The critical thing to understand about staying in Pinehurst is the package structure. Pinehurst Resort does not sell standalone green fees to the public. Access to the resort courses requires an overnight stay, and rates are bundled into packages that combine lodging and golf. This means that trip budgeting is not a matter of adding room rates and green fees. It is a matter of selecting a package tier and understanding what each tier includes. The system can feel opaque at first, but it simplifies once you accept the bundled model. Details on navigating the packages are in the practical guide.
Beyond the Course
The Sandhills region operates at a quieter register than most golf destinations. There are no beach bars, no boardwalks, no amusement parks competing for attention.
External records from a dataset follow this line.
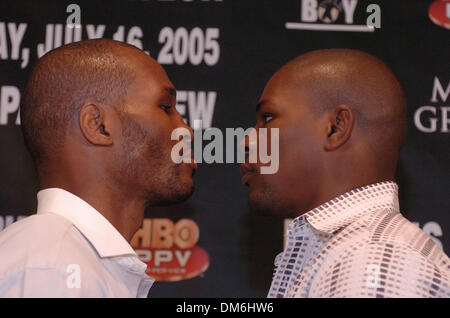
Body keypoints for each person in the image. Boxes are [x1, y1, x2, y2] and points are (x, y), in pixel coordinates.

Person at [240, 49, 450, 298]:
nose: (247, 141)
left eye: (267, 118)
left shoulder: (374, 262)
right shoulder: (349, 252)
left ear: (335, 128)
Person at [0, 39, 196, 297]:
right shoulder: (53, 268)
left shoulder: (71, 261)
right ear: (98, 125)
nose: (186, 130)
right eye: (166, 107)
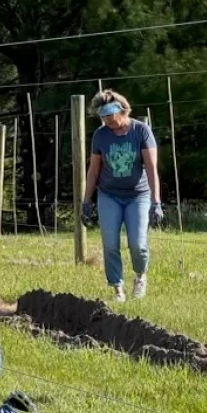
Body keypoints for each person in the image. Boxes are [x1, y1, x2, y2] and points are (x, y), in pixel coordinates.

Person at [81, 90, 163, 302]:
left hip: (138, 195)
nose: (107, 120)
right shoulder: (101, 135)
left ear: (122, 110)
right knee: (110, 243)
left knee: (138, 244)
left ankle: (140, 276)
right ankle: (118, 288)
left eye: (109, 115)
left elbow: (152, 168)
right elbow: (94, 170)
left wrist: (156, 202)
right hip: (109, 195)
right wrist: (86, 200)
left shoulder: (141, 131)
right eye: (103, 116)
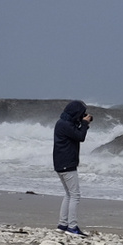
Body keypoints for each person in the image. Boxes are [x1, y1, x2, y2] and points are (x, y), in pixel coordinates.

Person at [52, 100, 91, 236]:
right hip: (67, 163)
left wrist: (82, 122)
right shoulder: (65, 125)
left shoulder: (62, 123)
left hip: (60, 163)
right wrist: (85, 123)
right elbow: (80, 136)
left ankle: (63, 224)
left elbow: (75, 132)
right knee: (75, 195)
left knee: (69, 194)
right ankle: (72, 227)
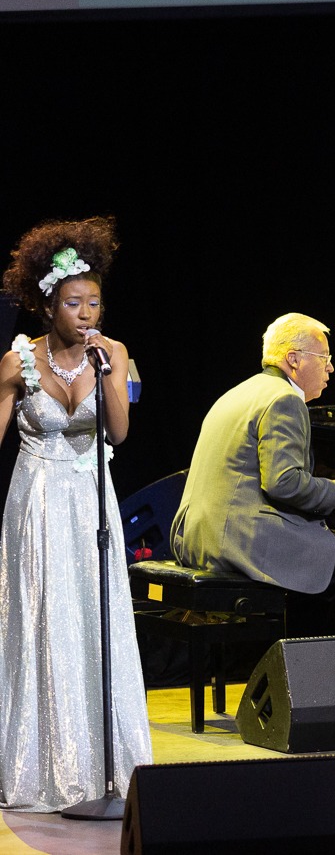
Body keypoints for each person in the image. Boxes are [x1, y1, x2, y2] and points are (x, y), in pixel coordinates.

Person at [0, 217, 152, 811]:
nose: (86, 313)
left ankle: (103, 764)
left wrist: (108, 372)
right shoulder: (18, 361)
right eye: (73, 303)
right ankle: (39, 763)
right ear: (48, 305)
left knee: (95, 620)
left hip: (93, 500)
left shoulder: (114, 354)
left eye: (94, 302)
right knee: (43, 621)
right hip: (36, 505)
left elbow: (118, 430)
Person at [171, 313, 335, 635]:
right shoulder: (285, 400)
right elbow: (283, 483)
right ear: (294, 359)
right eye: (325, 358)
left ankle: (315, 668)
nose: (331, 368)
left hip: (198, 537)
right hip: (239, 542)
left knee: (331, 554)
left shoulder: (241, 391)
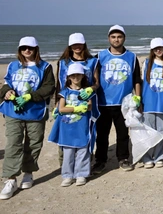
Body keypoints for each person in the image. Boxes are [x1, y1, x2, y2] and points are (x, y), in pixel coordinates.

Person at [0, 37, 55, 200]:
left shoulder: (45, 67)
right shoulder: (12, 65)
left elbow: (49, 87)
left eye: (30, 48)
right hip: (13, 111)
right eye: (24, 48)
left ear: (36, 49)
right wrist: (7, 92)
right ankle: (10, 179)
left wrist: (31, 96)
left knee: (33, 143)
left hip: (35, 112)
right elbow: (6, 83)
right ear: (20, 50)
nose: (27, 51)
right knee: (13, 143)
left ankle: (28, 172)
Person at [93, 25, 141, 174]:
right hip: (103, 102)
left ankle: (123, 158)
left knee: (122, 134)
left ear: (124, 38)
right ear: (108, 38)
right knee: (102, 134)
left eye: (119, 37)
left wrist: (138, 98)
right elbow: (93, 79)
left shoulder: (131, 57)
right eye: (113, 37)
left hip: (124, 103)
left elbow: (136, 79)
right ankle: (100, 161)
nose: (116, 39)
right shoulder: (100, 57)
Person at [54, 33, 100, 167]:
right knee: (65, 131)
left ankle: (84, 166)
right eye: (74, 44)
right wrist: (57, 104)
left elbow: (97, 83)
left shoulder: (92, 61)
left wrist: (91, 88)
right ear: (70, 46)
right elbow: (59, 84)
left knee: (86, 132)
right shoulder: (63, 62)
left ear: (84, 44)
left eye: (79, 44)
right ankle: (65, 166)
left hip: (86, 103)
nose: (77, 47)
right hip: (66, 103)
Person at [49, 63, 93, 187]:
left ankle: (81, 174)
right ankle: (67, 175)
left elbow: (90, 106)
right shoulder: (65, 92)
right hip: (67, 128)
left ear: (83, 76)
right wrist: (76, 108)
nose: (75, 77)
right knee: (68, 152)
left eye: (78, 75)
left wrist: (86, 106)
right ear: (68, 77)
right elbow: (61, 108)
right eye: (73, 75)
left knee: (83, 150)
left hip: (82, 126)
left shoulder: (86, 91)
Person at [140, 38, 163, 168]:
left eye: (161, 48)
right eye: (156, 48)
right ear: (152, 50)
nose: (158, 50)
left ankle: (158, 157)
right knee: (148, 130)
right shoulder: (147, 63)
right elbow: (141, 83)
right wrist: (139, 101)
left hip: (162, 103)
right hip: (148, 103)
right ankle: (147, 157)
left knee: (160, 131)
What exists instead is a landscape of longleaf pine forests, walking trails, and small-town Southern Pines, whose downtown along Broad Street has become a genuine dining and shopping destination in its own right.
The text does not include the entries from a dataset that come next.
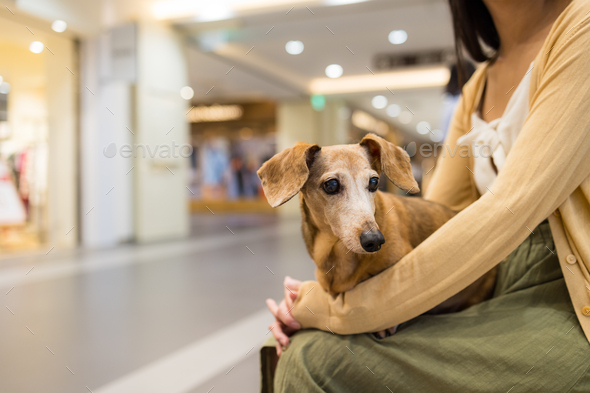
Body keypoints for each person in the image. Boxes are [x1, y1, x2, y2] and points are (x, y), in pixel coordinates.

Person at [266, 0, 590, 391]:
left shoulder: (582, 28)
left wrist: (326, 307)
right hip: (485, 268)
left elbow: (508, 211)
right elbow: (442, 215)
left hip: (568, 289)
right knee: (305, 351)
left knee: (317, 359)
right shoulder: (478, 86)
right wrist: (341, 283)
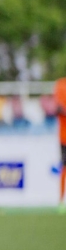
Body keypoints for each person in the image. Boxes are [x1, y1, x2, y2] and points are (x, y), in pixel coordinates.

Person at [56, 77, 66, 205]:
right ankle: (61, 200)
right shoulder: (60, 85)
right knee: (64, 167)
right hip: (64, 138)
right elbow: (58, 108)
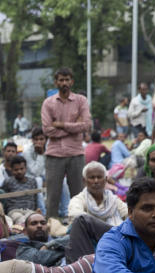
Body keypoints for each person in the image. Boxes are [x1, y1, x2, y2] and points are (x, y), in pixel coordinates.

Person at [41, 67, 92, 219]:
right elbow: (47, 130)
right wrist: (74, 127)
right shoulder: (48, 103)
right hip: (54, 154)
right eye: (61, 80)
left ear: (72, 81)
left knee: (78, 195)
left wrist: (61, 124)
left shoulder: (81, 101)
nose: (64, 83)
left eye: (67, 79)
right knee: (53, 196)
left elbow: (86, 125)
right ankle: (51, 227)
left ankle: (79, 226)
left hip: (76, 153)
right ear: (56, 82)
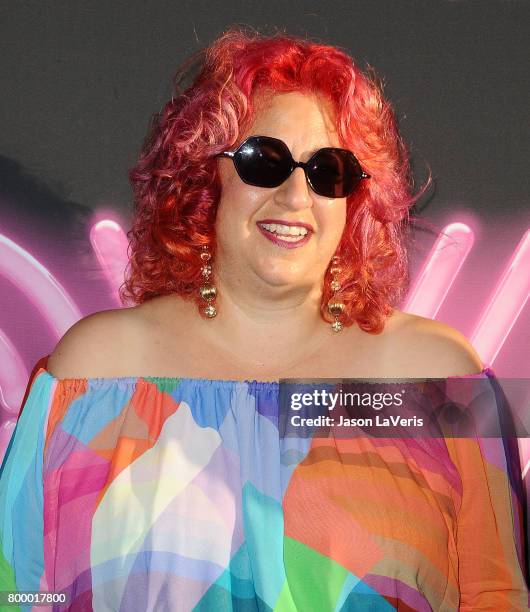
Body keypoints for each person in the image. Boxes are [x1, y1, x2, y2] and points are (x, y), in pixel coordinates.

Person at [0, 27, 527, 611]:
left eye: (329, 170)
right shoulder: (92, 373)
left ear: (353, 202)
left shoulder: (440, 380)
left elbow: (495, 593)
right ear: (206, 177)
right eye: (265, 160)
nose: (297, 196)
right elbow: (18, 588)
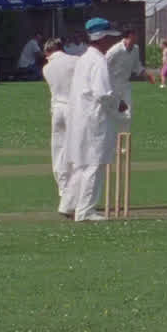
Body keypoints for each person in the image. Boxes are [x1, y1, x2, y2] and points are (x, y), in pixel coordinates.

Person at [61, 17, 124, 222]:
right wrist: (119, 104)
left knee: (81, 163)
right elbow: (103, 93)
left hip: (80, 117)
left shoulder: (84, 58)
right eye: (109, 39)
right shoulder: (97, 61)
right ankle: (85, 210)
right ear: (101, 38)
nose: (111, 43)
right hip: (94, 118)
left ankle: (69, 204)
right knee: (94, 163)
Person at [42, 34, 79, 216]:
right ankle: (71, 199)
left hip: (57, 110)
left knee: (59, 153)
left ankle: (64, 194)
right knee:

Weymouth Woods Nature Preserve, south of Southern Pines, protects 900 acres of old-growth longleaf pine and offers well-maintained trails through one of the few remaining examples of the ecosystem that once covered the entire Sandhills region. Sandhills Horticultural Gardens, on the campus of Sandhills Community College, provides a free botanical walk that fills a pleasant hour.
The equestrian tradition runs deep. The Walthour-Moss Foundation offers 4,000 acres of riding trails in Southern Pines. Seagrove, 30 minutes north, has been a centre of American pottery since the 18th century and now holds dozens of studios open to visitors.
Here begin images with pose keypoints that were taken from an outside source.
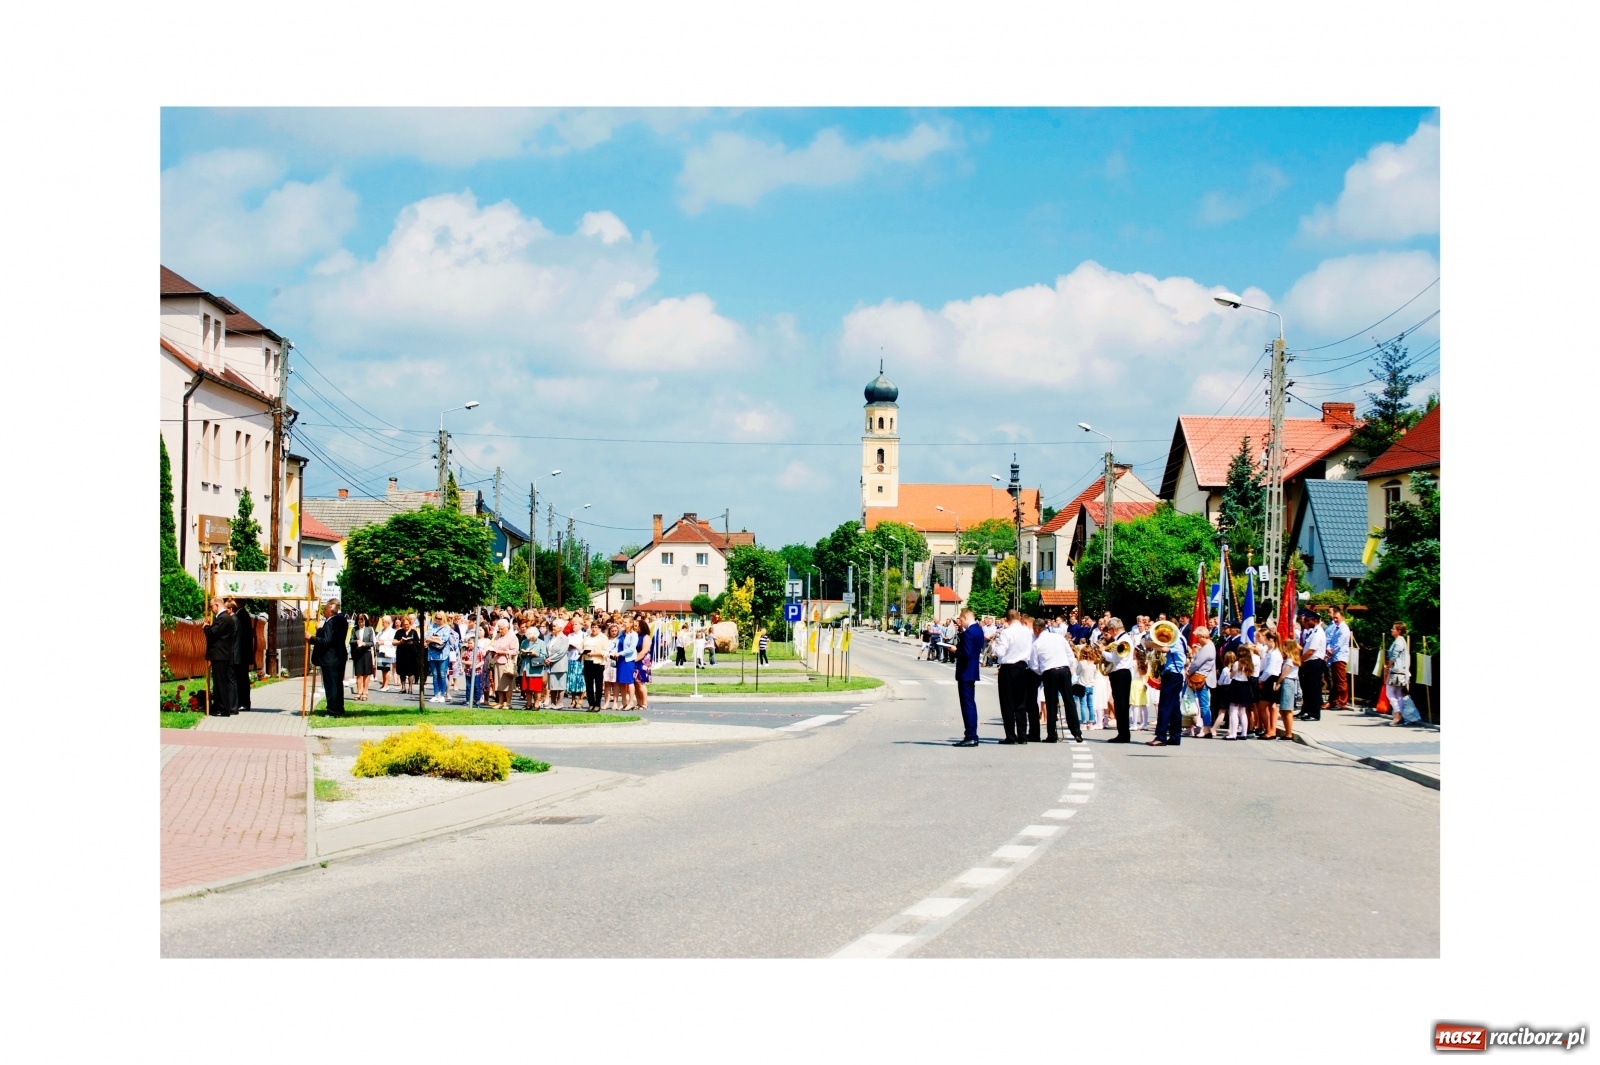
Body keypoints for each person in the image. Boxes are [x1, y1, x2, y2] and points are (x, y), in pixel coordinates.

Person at [1028, 614, 1080, 743]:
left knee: (1051, 703)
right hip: (1064, 669)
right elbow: (1070, 655)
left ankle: (1052, 734)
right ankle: (1076, 732)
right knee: (1069, 701)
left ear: (1036, 629)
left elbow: (1034, 665)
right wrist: (1069, 667)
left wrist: (1042, 672)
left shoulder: (1036, 643)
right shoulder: (1059, 637)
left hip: (1049, 672)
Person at [991, 609, 1034, 745]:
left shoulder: (1006, 632)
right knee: (1021, 703)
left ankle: (1011, 736)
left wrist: (993, 646)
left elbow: (1000, 652)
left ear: (1007, 619)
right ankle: (1023, 735)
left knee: (1007, 702)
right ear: (1019, 617)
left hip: (1008, 667)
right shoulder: (1027, 631)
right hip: (1023, 666)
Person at [1148, 632, 1189, 747]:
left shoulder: (1177, 639)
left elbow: (1164, 649)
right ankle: (1175, 737)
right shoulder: (1182, 638)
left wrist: (1151, 645)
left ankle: (1161, 737)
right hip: (1175, 675)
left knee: (1165, 706)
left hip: (1172, 675)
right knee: (1174, 707)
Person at [311, 599, 350, 716]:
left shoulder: (332, 621)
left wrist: (311, 638)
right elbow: (333, 637)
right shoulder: (342, 620)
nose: (324, 610)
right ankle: (339, 708)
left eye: (326, 608)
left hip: (330, 658)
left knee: (331, 685)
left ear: (332, 608)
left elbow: (327, 641)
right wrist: (320, 630)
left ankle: (332, 710)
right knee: (337, 684)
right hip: (339, 656)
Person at [951, 608, 984, 746]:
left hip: (966, 671)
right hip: (972, 670)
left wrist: (955, 651)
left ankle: (970, 735)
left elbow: (966, 653)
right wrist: (960, 632)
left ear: (965, 618)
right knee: (970, 703)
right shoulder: (978, 630)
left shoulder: (970, 632)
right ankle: (972, 734)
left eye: (961, 620)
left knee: (967, 704)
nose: (961, 623)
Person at [1102, 618, 1134, 743]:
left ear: (1114, 629)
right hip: (1122, 673)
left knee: (1121, 705)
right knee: (1121, 704)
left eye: (1110, 630)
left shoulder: (1122, 640)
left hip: (1121, 673)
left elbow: (1114, 658)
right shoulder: (1124, 638)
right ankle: (1123, 733)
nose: (1109, 632)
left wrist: (1102, 651)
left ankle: (1123, 734)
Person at [203, 597, 238, 716]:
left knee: (220, 682)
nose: (211, 609)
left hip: (220, 654)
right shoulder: (224, 618)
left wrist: (206, 626)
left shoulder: (223, 618)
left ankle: (224, 709)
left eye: (211, 606)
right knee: (220, 682)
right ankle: (222, 707)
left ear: (217, 605)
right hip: (221, 654)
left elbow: (213, 633)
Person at [1383, 621, 1416, 725]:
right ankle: (1399, 715)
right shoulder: (1401, 641)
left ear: (1399, 631)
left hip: (1396, 671)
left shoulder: (1399, 642)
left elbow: (1394, 656)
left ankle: (1398, 713)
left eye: (1393, 628)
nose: (1391, 630)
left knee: (1389, 692)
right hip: (1400, 670)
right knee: (1398, 693)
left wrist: (1388, 666)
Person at [1297, 612, 1328, 721]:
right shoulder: (1313, 631)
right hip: (1310, 663)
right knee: (1308, 688)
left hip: (1315, 663)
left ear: (1314, 620)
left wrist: (1300, 660)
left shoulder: (1318, 632)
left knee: (1313, 688)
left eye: (1308, 620)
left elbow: (1311, 651)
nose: (1306, 622)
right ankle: (1308, 710)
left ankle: (1314, 713)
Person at [1187, 626, 1217, 738]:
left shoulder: (1207, 648)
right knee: (1204, 704)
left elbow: (1197, 663)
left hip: (1202, 678)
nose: (1198, 640)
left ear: (1203, 636)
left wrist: (1188, 671)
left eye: (1198, 637)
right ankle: (1206, 728)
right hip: (1204, 677)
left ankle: (1206, 729)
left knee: (1204, 705)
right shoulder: (1208, 646)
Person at [229, 598, 256, 713]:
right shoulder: (242, 614)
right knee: (241, 678)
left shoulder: (242, 615)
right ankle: (242, 702)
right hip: (242, 653)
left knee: (242, 679)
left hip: (241, 653)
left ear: (239, 603)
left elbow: (242, 636)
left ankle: (243, 703)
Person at [424, 611, 453, 704]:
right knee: (435, 675)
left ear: (443, 618)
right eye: (436, 618)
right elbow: (426, 637)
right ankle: (436, 694)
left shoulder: (447, 627)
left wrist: (432, 638)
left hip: (442, 654)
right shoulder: (432, 626)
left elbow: (443, 639)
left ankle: (442, 694)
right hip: (432, 654)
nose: (437, 620)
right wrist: (436, 639)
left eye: (439, 618)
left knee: (442, 674)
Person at [1328, 607, 1353, 709]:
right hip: (1334, 657)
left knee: (1341, 680)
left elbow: (1339, 643)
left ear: (1342, 617)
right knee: (1336, 680)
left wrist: (1331, 651)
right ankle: (1336, 700)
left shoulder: (1344, 628)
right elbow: (1331, 640)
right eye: (1334, 618)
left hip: (1340, 656)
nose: (1335, 620)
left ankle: (1342, 701)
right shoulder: (1336, 628)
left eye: (1336, 618)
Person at [490, 619, 519, 709]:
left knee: (507, 685)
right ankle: (500, 702)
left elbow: (515, 651)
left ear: (507, 627)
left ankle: (508, 703)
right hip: (497, 662)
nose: (500, 630)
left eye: (502, 629)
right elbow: (493, 646)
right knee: (498, 684)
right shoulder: (497, 636)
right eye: (499, 629)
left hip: (506, 663)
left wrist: (503, 652)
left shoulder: (512, 637)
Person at [349, 612, 375, 701]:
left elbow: (372, 643)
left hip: (366, 653)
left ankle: (365, 692)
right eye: (359, 621)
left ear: (365, 621)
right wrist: (356, 641)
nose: (360, 623)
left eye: (362, 621)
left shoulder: (369, 629)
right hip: (358, 653)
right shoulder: (354, 629)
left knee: (366, 673)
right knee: (359, 673)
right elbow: (351, 641)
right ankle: (359, 691)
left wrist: (364, 643)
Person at [519, 621, 546, 710]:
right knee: (527, 688)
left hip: (536, 668)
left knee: (536, 688)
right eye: (530, 637)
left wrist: (536, 654)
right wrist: (523, 654)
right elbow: (520, 655)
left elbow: (544, 655)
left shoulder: (541, 643)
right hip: (526, 667)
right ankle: (528, 703)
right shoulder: (524, 642)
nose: (531, 639)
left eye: (533, 637)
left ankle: (537, 704)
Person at [1277, 641, 1301, 740]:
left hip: (1287, 682)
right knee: (1283, 709)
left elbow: (1284, 674)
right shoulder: (1290, 659)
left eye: (1285, 646)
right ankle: (1287, 731)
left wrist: (1278, 683)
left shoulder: (1290, 660)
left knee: (1286, 709)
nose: (1283, 647)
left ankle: (1289, 733)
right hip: (1289, 682)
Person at [632, 617, 653, 710]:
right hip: (635, 660)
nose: (634, 627)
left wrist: (634, 660)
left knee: (640, 682)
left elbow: (644, 651)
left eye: (636, 626)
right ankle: (639, 702)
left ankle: (644, 703)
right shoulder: (635, 636)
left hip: (642, 661)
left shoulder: (646, 637)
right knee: (635, 683)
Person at [375, 615, 396, 692]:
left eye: (383, 622)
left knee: (386, 669)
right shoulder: (382, 630)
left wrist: (383, 642)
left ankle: (386, 685)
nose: (382, 623)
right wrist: (377, 641)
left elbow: (392, 642)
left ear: (388, 622)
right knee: (382, 669)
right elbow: (377, 637)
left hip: (387, 651)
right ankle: (383, 684)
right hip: (381, 650)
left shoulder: (391, 631)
For a quiet afternoon between rounds, Pinehurst Village itself is walkable and rewards an unhurried pass. The shops, the architecture, the scale of the place. It all feels intentional in a way that most American resort towns do not. Olmsted designed it that way on purpose, and the village has respected that design for 130 years. The result is a golf destination that does not feel like a golf destination. It feels like a place where golf happens to have taken root, which is exactly what happened.
When to Go
October is widely regarded as the best month. Temperatures peak in the low 70s, humidity drops, and the longleaf pines are at their most photogenic. Spring, particularly April and May, delivers similar conditions. Summer is hot and humid, with July highs averaging 90 degrees, but the courses remain playable for early risers. Winter is mild by Northern standards. January highs of 50 degrees with mornings in the 30s make layering essential, but golf continues year-round, and off-season package rates drop 30 to 50 percent below peak.
Who It Serves
Pinehurst is for the golfer who cares about the game beyond their own scorecard. The history here is not decorative. It is layered into the land, the architecture, the institutions, and the culture of a village that has been defined by golf for more than a century. A first visit should include No. 2, because the course deserves to be experienced firsthand rather than understood through television coverage alone. But the trip that lingers is the one that also includes Mid Pines on a quiet Tuesday morning, Tobacco Road on a day when you want to be challenged in unfamiliar ways, and an afternoon at Golf House watching the Hall of Fame induction films.
The Sandhills do not rush. The courses do not shout. The village does not perform. Pinehurst earns its reputation through accumulation: round after round, visit after visit, each one adding a layer to a relationship with a place that has been building that kind of loyalty since Donald Ross first walked the sandy soil and decided this was where he would spend his life.